* [INSTRUÇÕES]:
1 - De acordo com o texto sobre o julgamento de processos no STF, quantos processos estão suspensos à espera da palavra final do Supremo, segundo dados do CNJ?
2 - Repita sem alterações o trecho do texto sobre o julgamento de processos no STF que começa com as palavras contendo "Ministros do Supremo" e termina com "final do Supremo.".
3 - Prossiga com o texto sobre o julgamento de processos com repercussão geral no STF a partir do ponto em que ele termina.

* [TEXTO PARA ANÁLISE]:
-- -- --

Ministros do Supremo Tribunal Federal (STF) sugeriram que a Corte priorize o julgamento de processos com repercussão geral (RG). A medida visa evitar a prolongada suspensão de ações em instâncias inferiores, o que gera insegurança jurídica no país.
A sugestão foi apresentada pela ministra Cármen Lúcia durante sessão da Primeira Turma nesta terça-feira, dia 18. Ela apontou que a demora no julgamento dos casos de RG causa a suspensão de processos por tempo indeterminado. Segundo dados do Conselho Nacional de Justiça (CNJ), há dois milhões de processos suspensos aguardando a palavra final do Supremo.

-- -- --

* [MATERIAL DE ORIGEM]:

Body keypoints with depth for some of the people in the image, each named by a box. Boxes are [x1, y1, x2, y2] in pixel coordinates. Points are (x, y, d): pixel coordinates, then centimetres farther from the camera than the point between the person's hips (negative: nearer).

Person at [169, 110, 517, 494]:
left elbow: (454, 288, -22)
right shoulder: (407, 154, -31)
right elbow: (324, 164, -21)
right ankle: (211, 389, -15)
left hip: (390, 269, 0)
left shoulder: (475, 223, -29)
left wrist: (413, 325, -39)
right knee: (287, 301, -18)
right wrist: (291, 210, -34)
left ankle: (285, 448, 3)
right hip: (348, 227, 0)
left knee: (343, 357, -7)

-- -- --

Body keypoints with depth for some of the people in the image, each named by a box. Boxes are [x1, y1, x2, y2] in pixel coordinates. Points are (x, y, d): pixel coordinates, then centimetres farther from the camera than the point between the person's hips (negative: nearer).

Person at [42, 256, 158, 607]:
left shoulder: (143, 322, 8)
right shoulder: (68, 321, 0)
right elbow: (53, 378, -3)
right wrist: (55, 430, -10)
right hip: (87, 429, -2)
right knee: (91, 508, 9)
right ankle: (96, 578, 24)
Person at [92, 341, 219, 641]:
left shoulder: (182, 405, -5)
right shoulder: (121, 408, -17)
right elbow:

-- -- --

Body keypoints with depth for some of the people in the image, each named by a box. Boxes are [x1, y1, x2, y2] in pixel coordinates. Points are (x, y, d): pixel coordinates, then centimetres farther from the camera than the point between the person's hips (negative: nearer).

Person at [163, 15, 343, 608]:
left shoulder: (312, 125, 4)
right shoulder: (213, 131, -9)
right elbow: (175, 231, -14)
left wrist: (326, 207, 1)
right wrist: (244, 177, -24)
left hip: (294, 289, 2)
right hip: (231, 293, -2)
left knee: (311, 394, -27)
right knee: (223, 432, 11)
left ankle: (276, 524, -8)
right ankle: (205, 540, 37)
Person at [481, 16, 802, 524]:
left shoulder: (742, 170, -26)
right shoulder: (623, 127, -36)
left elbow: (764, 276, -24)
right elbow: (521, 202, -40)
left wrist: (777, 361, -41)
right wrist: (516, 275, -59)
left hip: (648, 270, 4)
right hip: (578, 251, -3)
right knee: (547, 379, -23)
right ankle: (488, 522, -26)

-- -- --

* [RESPOSTAS POR TAREFA]:
1 - Há dois milhões de processos suspensos.

2 -
Ministros do Supremo Tribunal Federal (STF) sugeriram que a Corte priorize o julgamento de processos com repercussão geral (RG). A medida visa evitar a prolongada suspensão de ações em instâncias inferiores, o que gera insegurança jurídica no país.
A sugestão foi apresentada pela ministra Cármen Lúcia durante sessão da Primeira Turma nesta terça-feira, dia 18. Ela apontou que a demora no julgamento dos casos de RG causa a suspensão de processos por tempo indeterminado. Segundo dados do Conselho Nacional de Justiça (CNJ), há dois milhões de processos suspensos aguardando a palavra final do Supremo.

3 -
Cármen Lúcia mencionou que essa prioridade já foi adotada em gestões passadas e sugeriu que o ministro Alexandre de Moraes, que assumirá a presidência da Corte em 2027, adote a meta. O ministro Flávio Dino apoiou a colega e propôs a fixação de um prazo de noventa dias para a liberação desses julgamentos.
A discussão surgiu após o colegiado suspender uma reclamação sobre a legalidade da pejotização. O ministro Gilmar Mendes relatou a ação, que será decidida com repercussão geral. Dino destacou que há centenas de casos sobre o tema em seu gabinete, e que milhares tramitam no Tribunal.